→ **WORK TO COMPLETE**
Once you have checked each line below, report only the number of lines that contain the word "Accessories".

→ **RECORDS PROVIDED**
——————

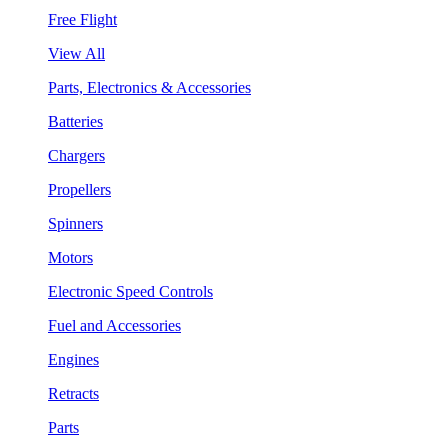
Free Flight
View All
Parts, Electronics & Accessories
Batteries
Chargers
Propellers
Spinners
Motors
Electronic Speed Controls
Fuel and Accessories
Engines
Retracts
Parts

——————

→ **WRITTEN SOLUTION**
2